OBJECTIF ÉNONCÉ
Rédigez la suite de l'extrait ci-dessous sur le processus du Grenelle et le ministre de l'Écologie, en reprenant juste après sa dernière phrase.

EXTRAIT FOURNI
┌──

Cette série de limogeages eut un effet direct sur le format du Grenelle. Alain Juppé disposait d’une autorité incontestable en tant qu’ancien premier Ministre, capable de tenir tête aux grands corps d’État, de bousculer les conservatismes ambiants et d’imposer une certaine continuité entre les débats, relevés de décisions et mise en oeuvre des décisions. D’autant que, techniquement aussi bien que politiquement, Juppé avait fondé son retour sur la scène politique nationale sur la question environnementale, apparaissant à l’époque comme l’un de ceux qui maîtrisent le mieux les dossiers écologiques. Jean-Louis Borloo est, quant à lui, peu au fait des controverses environnementales. Nommé le 19 juin 2007, le nouveau ministre de l’Écologie a dû se former, comprendre les enjeux, maîtriser les rouages institutionnels et les acteurs en présence et ce en moins de trois mois. Malgré des vacances qu’on imagine studieuses, le processus « Grenelle » s’est ouvert sous les auspices d’un ministre affaibli, vivant sa nouvelle nomination comme une punition, obligé de s’appuyer techniquement sur une secrétaire d’État, dont les jours étaient comptés au secrétariat d’État à l’Écologie, trop compétente au goût de certains et aux yeux de son ministre de tutelle. Pire, le ministre de l’Écologie n’a jamais caché sa prétention à devenir un jour premier Ministre, ou à défaut, revenir à la tête du ministère de l’Économie, en quittant précipitamment son poste à l’Écologie. Ces sauts de puce d’un ministère à l’autre autorisent à émettre de sérieux doutes sur l’intérêt réel de ce ministre pour un processus qu’il n’a pas porté sur les fonds baptismaux.

└──

DONNÉES BRUTES
┌──

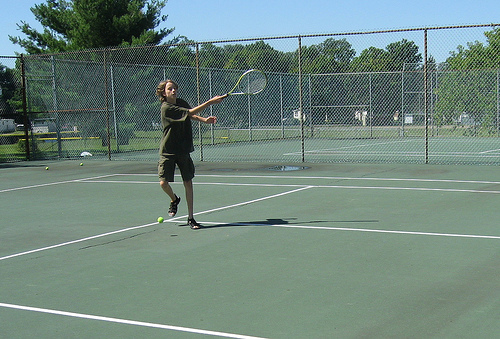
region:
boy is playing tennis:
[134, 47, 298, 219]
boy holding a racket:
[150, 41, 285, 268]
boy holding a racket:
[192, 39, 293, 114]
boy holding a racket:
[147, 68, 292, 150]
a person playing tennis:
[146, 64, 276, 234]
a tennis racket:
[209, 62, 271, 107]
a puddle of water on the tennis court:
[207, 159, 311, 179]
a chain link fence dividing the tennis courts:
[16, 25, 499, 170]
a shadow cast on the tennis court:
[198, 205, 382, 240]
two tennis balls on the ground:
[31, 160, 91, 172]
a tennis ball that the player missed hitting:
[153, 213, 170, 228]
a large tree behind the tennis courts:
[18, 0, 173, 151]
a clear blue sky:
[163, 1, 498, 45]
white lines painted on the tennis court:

└──
┌──

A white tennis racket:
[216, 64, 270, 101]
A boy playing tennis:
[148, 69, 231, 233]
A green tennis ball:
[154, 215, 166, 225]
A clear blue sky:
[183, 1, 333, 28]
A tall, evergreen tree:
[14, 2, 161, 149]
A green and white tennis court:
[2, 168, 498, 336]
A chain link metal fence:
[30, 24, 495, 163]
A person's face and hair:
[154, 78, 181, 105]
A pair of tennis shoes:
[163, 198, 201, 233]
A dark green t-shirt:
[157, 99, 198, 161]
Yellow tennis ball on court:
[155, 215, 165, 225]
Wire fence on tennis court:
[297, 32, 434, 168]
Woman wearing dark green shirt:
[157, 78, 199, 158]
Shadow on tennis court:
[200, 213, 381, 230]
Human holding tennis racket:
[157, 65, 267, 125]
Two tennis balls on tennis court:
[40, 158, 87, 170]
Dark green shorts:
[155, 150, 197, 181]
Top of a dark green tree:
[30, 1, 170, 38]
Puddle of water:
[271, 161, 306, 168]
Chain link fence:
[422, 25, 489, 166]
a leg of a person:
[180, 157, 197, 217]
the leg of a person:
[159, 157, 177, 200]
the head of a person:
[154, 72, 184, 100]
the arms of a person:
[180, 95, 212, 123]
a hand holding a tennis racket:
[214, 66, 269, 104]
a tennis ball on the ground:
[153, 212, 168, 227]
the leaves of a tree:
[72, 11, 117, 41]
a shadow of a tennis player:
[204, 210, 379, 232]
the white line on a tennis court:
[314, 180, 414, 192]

└──
┌──

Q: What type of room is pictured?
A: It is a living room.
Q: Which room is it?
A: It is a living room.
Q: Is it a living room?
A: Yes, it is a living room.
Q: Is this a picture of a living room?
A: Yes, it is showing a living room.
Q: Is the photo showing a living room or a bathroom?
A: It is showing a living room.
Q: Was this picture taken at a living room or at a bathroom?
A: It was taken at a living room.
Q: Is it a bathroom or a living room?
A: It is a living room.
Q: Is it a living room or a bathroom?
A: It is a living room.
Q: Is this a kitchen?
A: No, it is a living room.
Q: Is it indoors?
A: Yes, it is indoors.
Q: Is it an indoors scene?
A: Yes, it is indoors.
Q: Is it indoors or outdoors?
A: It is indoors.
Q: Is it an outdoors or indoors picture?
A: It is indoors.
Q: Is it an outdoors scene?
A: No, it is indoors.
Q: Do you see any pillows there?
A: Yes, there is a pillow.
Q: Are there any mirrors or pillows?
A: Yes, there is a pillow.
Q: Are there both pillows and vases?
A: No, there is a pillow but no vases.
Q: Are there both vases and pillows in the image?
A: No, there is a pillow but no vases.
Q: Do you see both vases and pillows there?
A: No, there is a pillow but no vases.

└──

RÉSULTAT OBTENU
Par ailleurs, les associations, prises de vitesse par un outil « Grenelle » qui a acquis sa propre énergie cinétique, n’ont jamais pu prévenir les risques d’instrumentalisation et expliquer publiquement que les engagements du Grenelle ne pouvaient être lus et perçus comme la position des ONG mais comme le fruit d’un compromis. Cette position médiane ne pouvait, par définition, être qu’en retrait des orientations initialement défendues par les associations. Dans les faits, le compromis du Grenelle n’a jamais été gravé dans le marbre mais a servi de base à une discussion à partir de laquelle les élus de la majorité ont imprimé leur marque idéologique. Ces élus qui ont la légitimité élective sont, pour leur immense majorité, totalement réfractaires aux controverses écologiques. D’où ce besoin de faire appel aux acteurs de la société civile pour enrichir une démocratie imparfaite. Mais comme pour nombre d’autres sujets, le chef de l’État a opté, avec le Grenelle, pour une ouverture cosmétique vis-à-vis de laquelle les acteurs de la société civile n’étaient que des faire-valoir subalternes. Avant, pendant et après le Grenelle, les décisions continuent à être adoptées au sommet de l’État et sans concertation. Le vernis vert ou le semblant de concertation n’y ont rien changé.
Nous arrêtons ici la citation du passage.